● WHAT YOU SHOULD DO:
Only the lines from the one containing "On successful execution, the" through the one containing "In this case, the" should be printed, exactly as they appear below, with both ends included.

● DATA EXTRACTS:
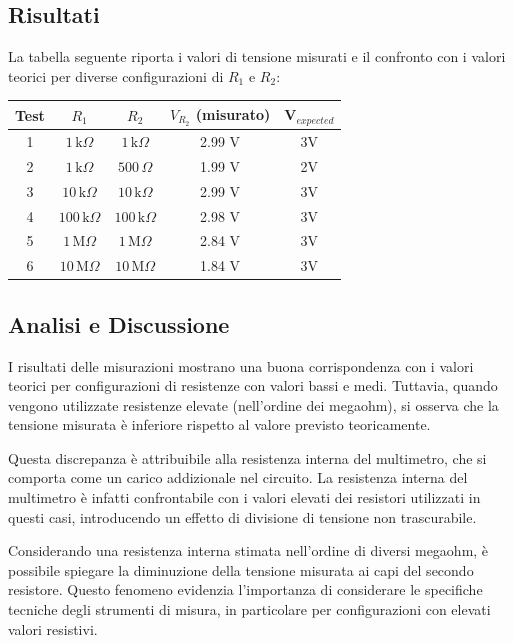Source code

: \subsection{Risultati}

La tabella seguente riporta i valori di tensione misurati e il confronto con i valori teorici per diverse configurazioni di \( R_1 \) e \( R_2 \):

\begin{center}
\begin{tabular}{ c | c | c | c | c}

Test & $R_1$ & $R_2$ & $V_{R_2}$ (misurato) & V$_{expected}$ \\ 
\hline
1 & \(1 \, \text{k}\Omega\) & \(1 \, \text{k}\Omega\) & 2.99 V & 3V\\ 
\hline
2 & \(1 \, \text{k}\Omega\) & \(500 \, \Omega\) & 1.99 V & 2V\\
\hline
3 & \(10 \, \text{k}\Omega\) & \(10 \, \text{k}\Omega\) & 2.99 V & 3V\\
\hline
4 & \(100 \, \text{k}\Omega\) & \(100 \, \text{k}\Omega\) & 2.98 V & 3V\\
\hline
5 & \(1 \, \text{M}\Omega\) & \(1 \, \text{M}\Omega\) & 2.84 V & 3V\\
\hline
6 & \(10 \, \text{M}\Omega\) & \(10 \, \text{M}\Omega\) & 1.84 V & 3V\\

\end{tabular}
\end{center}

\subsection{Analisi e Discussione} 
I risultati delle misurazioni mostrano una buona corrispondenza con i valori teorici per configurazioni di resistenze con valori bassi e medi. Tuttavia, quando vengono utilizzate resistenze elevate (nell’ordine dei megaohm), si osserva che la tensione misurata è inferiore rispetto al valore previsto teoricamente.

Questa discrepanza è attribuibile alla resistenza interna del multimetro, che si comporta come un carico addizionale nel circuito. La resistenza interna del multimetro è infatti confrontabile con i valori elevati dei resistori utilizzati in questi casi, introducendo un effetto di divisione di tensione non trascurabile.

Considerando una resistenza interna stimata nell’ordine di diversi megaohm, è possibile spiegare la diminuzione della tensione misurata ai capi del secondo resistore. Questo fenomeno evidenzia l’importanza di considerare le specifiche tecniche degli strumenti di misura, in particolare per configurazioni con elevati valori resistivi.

--

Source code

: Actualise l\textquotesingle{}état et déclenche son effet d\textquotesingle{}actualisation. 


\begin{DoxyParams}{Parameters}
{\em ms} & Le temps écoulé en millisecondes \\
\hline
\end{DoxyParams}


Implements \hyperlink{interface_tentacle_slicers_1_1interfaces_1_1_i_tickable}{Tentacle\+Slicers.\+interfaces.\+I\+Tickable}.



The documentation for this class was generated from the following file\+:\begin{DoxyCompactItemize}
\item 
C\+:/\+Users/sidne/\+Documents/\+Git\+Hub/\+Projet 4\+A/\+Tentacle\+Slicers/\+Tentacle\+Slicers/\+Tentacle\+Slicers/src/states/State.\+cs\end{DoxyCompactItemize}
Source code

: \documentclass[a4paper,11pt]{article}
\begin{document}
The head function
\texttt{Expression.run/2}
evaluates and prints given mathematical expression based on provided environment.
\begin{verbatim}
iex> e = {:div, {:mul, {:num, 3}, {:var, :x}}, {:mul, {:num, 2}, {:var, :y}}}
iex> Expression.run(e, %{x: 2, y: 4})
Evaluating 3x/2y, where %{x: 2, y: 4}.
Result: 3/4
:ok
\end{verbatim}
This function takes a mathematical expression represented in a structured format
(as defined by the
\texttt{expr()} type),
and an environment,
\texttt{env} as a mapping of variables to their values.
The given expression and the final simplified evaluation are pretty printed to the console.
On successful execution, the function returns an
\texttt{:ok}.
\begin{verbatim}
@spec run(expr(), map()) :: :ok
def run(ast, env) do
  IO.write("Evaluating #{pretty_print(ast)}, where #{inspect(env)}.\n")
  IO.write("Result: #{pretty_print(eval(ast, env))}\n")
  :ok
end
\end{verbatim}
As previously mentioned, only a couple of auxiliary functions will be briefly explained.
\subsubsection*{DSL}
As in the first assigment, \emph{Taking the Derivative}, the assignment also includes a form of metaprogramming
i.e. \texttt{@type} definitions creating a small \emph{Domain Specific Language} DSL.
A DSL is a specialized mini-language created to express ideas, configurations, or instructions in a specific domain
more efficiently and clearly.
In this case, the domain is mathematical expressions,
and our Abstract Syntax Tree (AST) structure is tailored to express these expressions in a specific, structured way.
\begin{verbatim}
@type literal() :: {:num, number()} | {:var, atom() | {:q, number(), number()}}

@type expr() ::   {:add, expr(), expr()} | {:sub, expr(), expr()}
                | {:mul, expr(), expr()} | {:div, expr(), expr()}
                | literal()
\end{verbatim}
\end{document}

● COMPLETED TASK:
On successful execution, the function returns an
\texttt{:ok}.
\begin{verbatim}
@spec run(expr(), map()) :: :ok
def run(ast, env) do
  IO.write("Evaluating #{pretty_print(ast)}, where #{inspect(env)}.\n")
  IO.write("Result: #{pretty_print(eval(ast, env))}\n")
  :ok
end
\end{verbatim}
As previously mentioned, only a couple of auxiliary functions will be briefly explained.
\subsubsection*{DSL}
As in the first assigment, \emph{Taking the Derivative}, the assignment also includes a form of metaprogramming
i.e. \texttt{@type} definitions creating a small \emph{Domain Specific Language} DSL.
A DSL is a specialized mini-language created to express ideas, configurations, or instructions in a specific domain
more efficiently and clearly.
In this case, the domain is mathematical expressions,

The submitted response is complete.